A mí no me parecía adecuado para esta disciplina y no creía que lo consiguiera. Me he acostumbrado a eso con los policías jóvenes, sobre todo con los que poseen cierta instrucción, como Wilson. No saben cómo comportarse cuando se encuentran ante los veteranos. Algunos se hacen los graciosos, como Hawk, en un intento de pavonearse ante un viejo policía de ronda. Lo único que consiguen es ponerse en ridículo. Otros se comportan con más humildad de la debida pensando que un viejo león como yo les echaría un zarpazo por cometer un error propio de novatos.
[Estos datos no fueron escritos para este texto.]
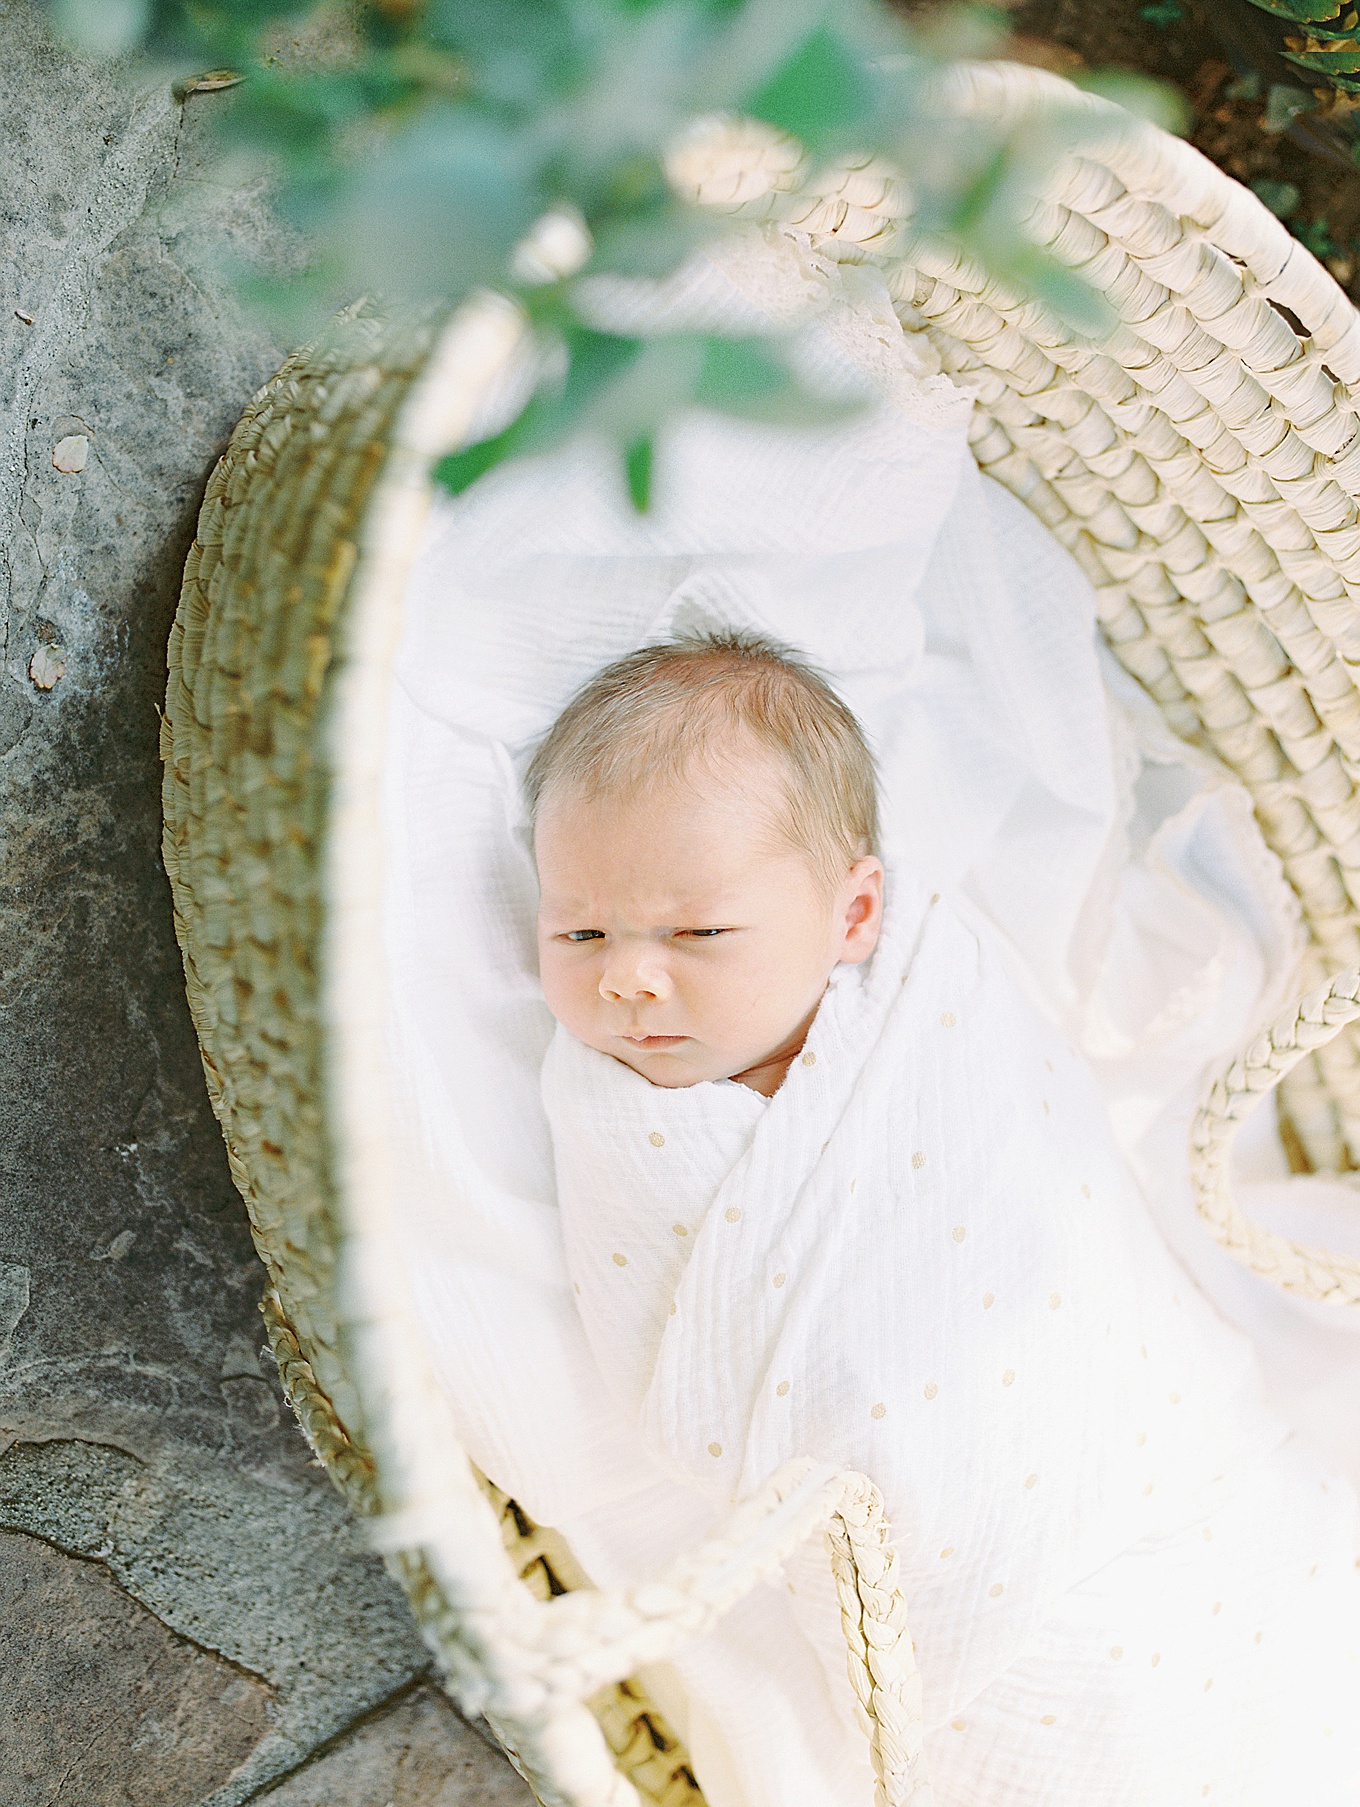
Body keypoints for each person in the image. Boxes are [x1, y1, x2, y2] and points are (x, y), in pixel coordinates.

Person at [528, 627, 1360, 1807]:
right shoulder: (619, 1122)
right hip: (980, 1599)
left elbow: (1053, 1185)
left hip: (1172, 1475)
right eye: (578, 931)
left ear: (854, 911)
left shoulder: (933, 1002)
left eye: (698, 932)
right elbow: (679, 1387)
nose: (627, 978)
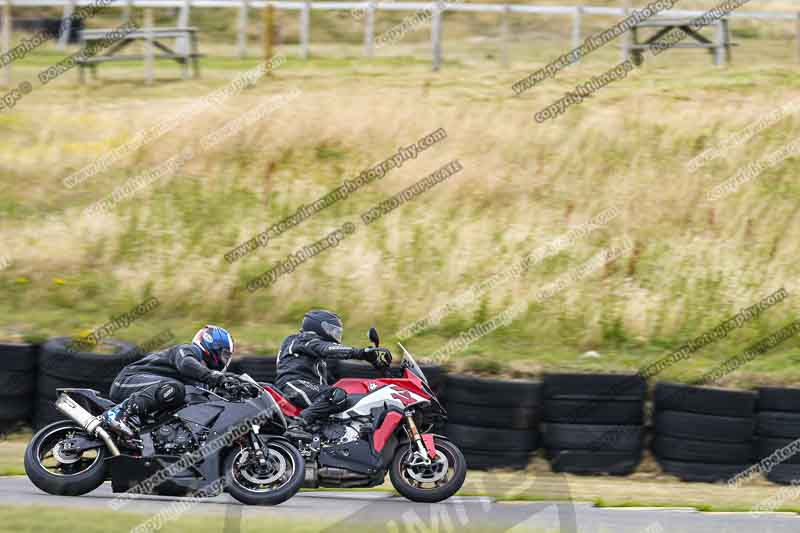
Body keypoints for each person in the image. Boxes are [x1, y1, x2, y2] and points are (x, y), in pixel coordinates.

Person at [101, 325, 239, 438]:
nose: (225, 360)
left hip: (151, 391)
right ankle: (118, 413)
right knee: (175, 388)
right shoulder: (188, 350)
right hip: (128, 381)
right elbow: (186, 364)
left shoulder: (202, 381)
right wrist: (215, 377)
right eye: (224, 354)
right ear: (212, 344)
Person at [276, 310, 391, 438]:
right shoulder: (302, 340)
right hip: (294, 385)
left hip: (304, 385)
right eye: (332, 330)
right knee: (335, 395)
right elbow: (326, 349)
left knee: (342, 394)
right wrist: (363, 353)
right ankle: (297, 425)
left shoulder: (313, 357)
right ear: (318, 327)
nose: (335, 335)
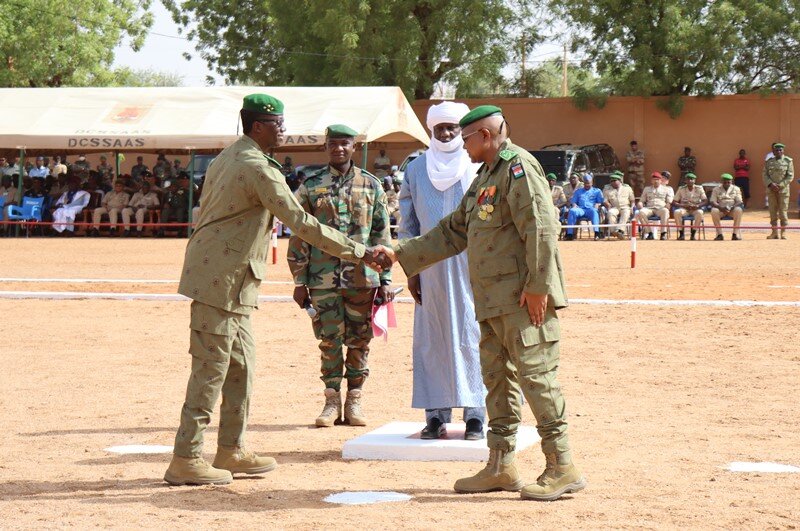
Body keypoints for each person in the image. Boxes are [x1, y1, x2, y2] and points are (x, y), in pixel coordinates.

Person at [370, 105, 585, 502]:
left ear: (485, 136)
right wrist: (400, 251)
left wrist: (539, 287)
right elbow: (454, 231)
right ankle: (501, 466)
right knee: (498, 382)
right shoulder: (486, 176)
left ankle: (562, 465)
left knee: (537, 379)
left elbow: (540, 226)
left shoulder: (518, 168)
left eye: (466, 138)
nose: (460, 145)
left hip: (523, 301)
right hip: (490, 300)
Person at [165, 94, 374, 487]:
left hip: (231, 279)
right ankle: (186, 457)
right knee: (210, 369)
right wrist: (359, 252)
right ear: (258, 126)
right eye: (278, 124)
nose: (284, 130)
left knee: (241, 368)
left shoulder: (229, 156)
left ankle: (231, 449)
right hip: (220, 280)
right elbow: (300, 222)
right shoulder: (256, 166)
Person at [287, 124, 393, 428]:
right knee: (329, 340)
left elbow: (381, 236)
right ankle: (331, 402)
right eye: (333, 144)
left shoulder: (371, 186)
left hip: (363, 279)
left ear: (354, 147)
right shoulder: (310, 187)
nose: (339, 149)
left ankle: (354, 401)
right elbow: (299, 235)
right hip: (322, 280)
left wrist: (385, 280)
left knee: (360, 341)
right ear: (326, 148)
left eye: (345, 144)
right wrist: (299, 280)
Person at [398, 101, 485, 441]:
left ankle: (476, 414)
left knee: (473, 335)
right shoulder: (416, 169)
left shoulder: (477, 166)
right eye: (440, 128)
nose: (447, 133)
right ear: (431, 130)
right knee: (432, 339)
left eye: (453, 127)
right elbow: (408, 223)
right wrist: (411, 268)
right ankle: (435, 415)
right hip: (430, 268)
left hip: (472, 265)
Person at [763, 142, 794, 239]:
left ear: (783, 151)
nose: (779, 151)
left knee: (783, 211)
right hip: (771, 190)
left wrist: (780, 185)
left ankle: (783, 232)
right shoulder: (769, 161)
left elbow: (790, 176)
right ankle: (774, 232)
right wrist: (771, 184)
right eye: (777, 150)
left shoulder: (788, 161)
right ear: (774, 151)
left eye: (780, 150)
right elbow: (765, 174)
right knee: (772, 211)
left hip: (783, 191)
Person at [565, 174, 604, 240]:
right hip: (581, 209)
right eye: (585, 183)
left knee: (594, 212)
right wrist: (574, 205)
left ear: (592, 183)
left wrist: (598, 204)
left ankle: (597, 233)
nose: (587, 185)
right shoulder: (578, 191)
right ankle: (569, 234)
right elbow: (573, 201)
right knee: (572, 211)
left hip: (591, 209)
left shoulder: (597, 191)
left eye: (588, 183)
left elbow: (601, 201)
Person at [636, 172, 673, 240]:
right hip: (649, 208)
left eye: (657, 179)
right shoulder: (647, 189)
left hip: (660, 208)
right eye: (654, 179)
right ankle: (650, 233)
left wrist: (668, 204)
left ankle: (663, 233)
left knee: (665, 211)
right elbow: (642, 200)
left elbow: (669, 201)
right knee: (641, 212)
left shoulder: (666, 189)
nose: (656, 181)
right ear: (651, 181)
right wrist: (640, 203)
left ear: (660, 180)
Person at [672, 173, 707, 240]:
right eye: (688, 179)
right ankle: (681, 234)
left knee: (700, 212)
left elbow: (705, 201)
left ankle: (693, 234)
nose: (690, 181)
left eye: (692, 179)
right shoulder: (681, 189)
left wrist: (698, 206)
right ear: (685, 181)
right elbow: (674, 202)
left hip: (695, 209)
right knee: (677, 212)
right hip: (684, 209)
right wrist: (683, 205)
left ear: (694, 180)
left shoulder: (699, 188)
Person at [710, 173, 744, 241]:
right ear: (722, 181)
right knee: (714, 211)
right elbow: (712, 201)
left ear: (731, 181)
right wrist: (721, 208)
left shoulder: (736, 189)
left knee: (739, 210)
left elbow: (739, 201)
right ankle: (720, 235)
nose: (727, 184)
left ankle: (735, 235)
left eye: (729, 182)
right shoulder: (716, 189)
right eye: (725, 182)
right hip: (721, 209)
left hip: (732, 209)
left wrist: (731, 207)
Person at [603, 170, 635, 239]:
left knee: (626, 212)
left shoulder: (627, 188)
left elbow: (632, 200)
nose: (613, 182)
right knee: (610, 212)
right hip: (614, 207)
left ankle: (620, 230)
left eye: (615, 180)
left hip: (625, 207)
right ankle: (614, 231)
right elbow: (605, 200)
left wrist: (632, 207)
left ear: (620, 181)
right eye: (612, 181)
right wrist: (607, 204)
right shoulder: (607, 189)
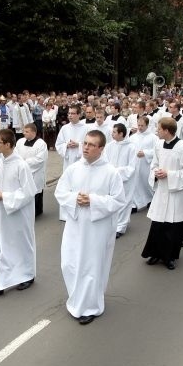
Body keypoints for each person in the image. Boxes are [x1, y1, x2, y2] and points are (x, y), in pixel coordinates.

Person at [55, 130, 126, 325]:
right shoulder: (73, 168)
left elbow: (119, 200)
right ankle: (77, 298)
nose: (85, 147)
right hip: (75, 225)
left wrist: (93, 201)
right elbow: (61, 192)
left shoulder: (111, 172)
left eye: (91, 145)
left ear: (101, 149)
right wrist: (74, 198)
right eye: (85, 143)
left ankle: (91, 306)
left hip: (97, 229)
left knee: (91, 266)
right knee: (69, 263)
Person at [0, 129, 37, 298]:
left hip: (19, 212)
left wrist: (5, 196)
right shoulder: (0, 163)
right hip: (3, 211)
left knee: (21, 243)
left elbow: (28, 191)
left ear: (8, 145)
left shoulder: (21, 165)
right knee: (1, 244)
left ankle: (27, 274)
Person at [140, 117, 183, 270]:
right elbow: (154, 164)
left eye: (158, 129)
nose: (156, 131)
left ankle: (169, 256)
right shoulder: (158, 144)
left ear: (166, 130)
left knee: (173, 226)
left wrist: (169, 174)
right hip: (162, 190)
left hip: (176, 192)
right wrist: (155, 173)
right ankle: (155, 253)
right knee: (158, 224)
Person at [102, 123, 137, 237]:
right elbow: (105, 161)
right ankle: (112, 224)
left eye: (114, 132)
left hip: (125, 180)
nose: (112, 134)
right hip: (111, 178)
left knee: (124, 202)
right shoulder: (109, 146)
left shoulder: (131, 147)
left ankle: (120, 227)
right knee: (112, 201)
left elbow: (132, 166)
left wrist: (117, 171)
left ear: (121, 134)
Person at [16, 123, 48, 217]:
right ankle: (25, 211)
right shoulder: (20, 141)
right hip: (22, 171)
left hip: (36, 172)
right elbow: (16, 154)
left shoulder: (41, 144)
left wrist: (25, 163)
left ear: (34, 132)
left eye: (27, 131)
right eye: (24, 131)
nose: (24, 133)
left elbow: (40, 159)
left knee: (36, 192)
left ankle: (37, 211)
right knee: (25, 191)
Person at [129, 115, 158, 212]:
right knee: (135, 184)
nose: (140, 127)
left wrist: (145, 153)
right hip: (135, 164)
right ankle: (135, 204)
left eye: (142, 125)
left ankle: (150, 199)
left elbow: (157, 151)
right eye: (138, 125)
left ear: (147, 125)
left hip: (146, 165)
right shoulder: (133, 137)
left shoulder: (153, 138)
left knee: (146, 183)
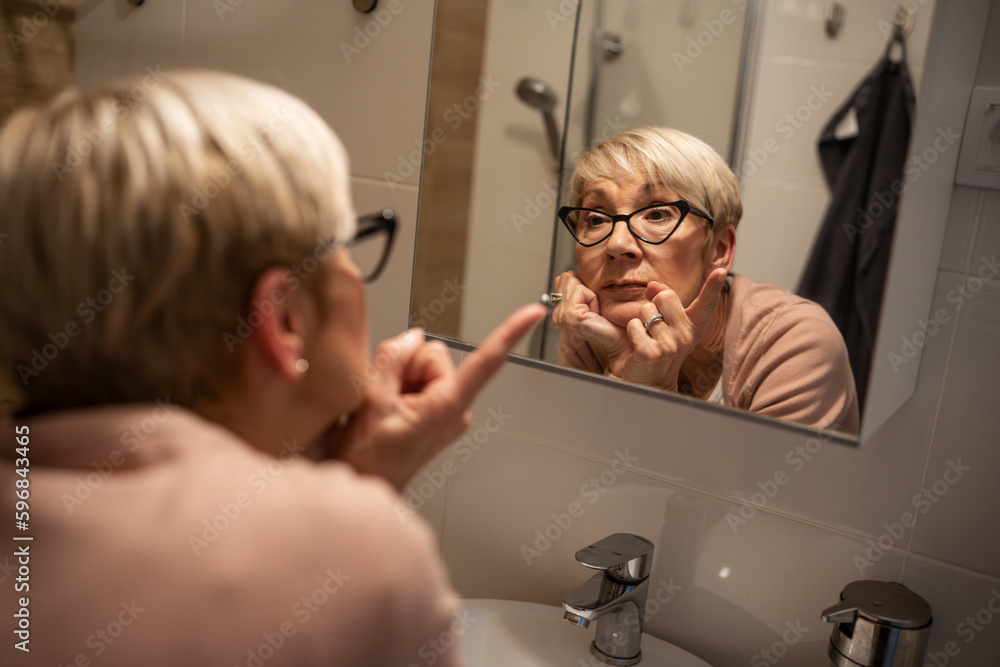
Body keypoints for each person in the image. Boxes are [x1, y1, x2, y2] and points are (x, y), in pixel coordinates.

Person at [0, 70, 545, 666]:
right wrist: (350, 517)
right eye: (349, 244)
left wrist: (346, 490)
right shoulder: (361, 553)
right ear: (283, 318)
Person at [550, 126, 859, 435]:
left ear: (719, 249)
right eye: (596, 219)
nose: (617, 244)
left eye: (656, 215)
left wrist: (654, 387)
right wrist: (620, 362)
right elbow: (566, 454)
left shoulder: (794, 343)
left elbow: (753, 474)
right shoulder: (592, 327)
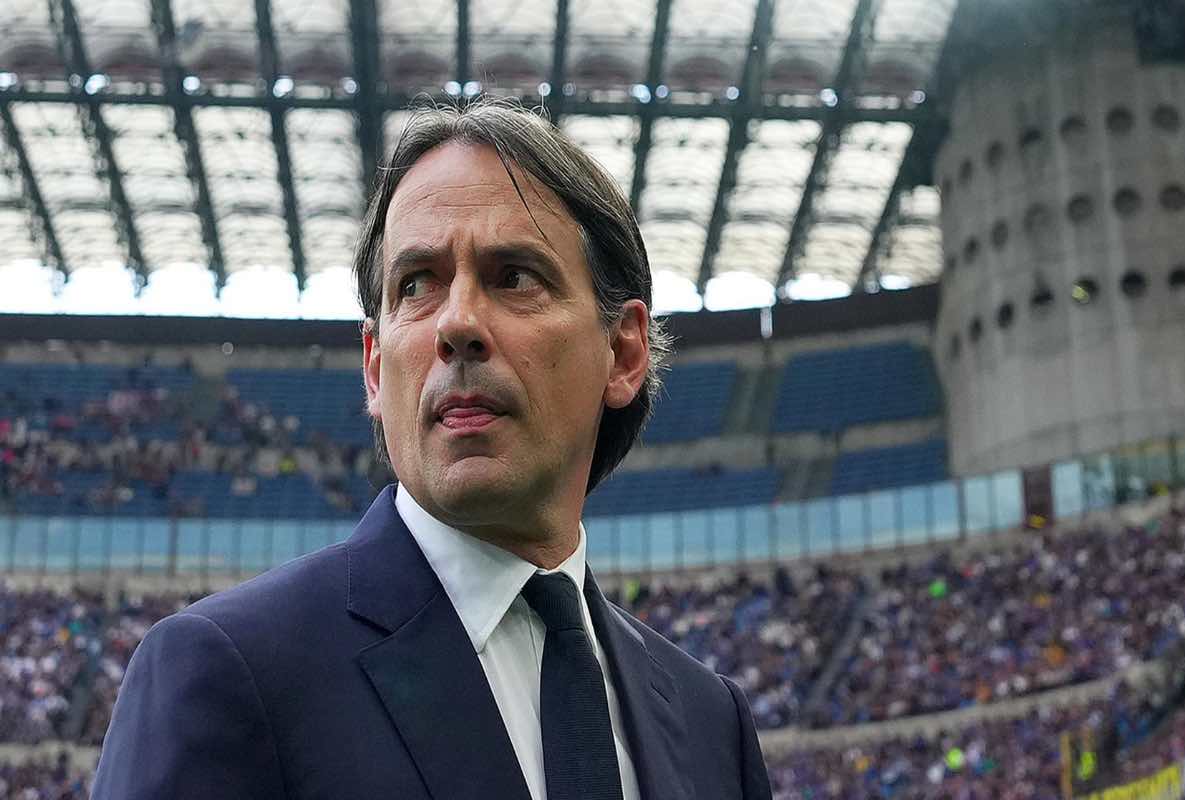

Otros, como Wilson, se comportan como lo que son, pero, al igual que la mayoría de los jóvenes, piensan que un vejestorio que no ha conseguido llegar a sargento en veinte años debe ser casi un analfabeto y limitan generalmente la conversación a los asuntos básicos de la labor policial. Habitualmente se sienten cohibidos, como ahora se sentía Wilson, si tienen que reconocer que leen mucho. El abismo generacional es en esta profesión tan profundo como en cualquier otra, a excepción de una cosa: los riesgos del trabajo lo cierran muy pronto. Tras rozar unas cuantas veces el peligro, un chiquillo pierde buena parte de su inocencia. Pues en eso consiste realmente el abismo: en la inocencia.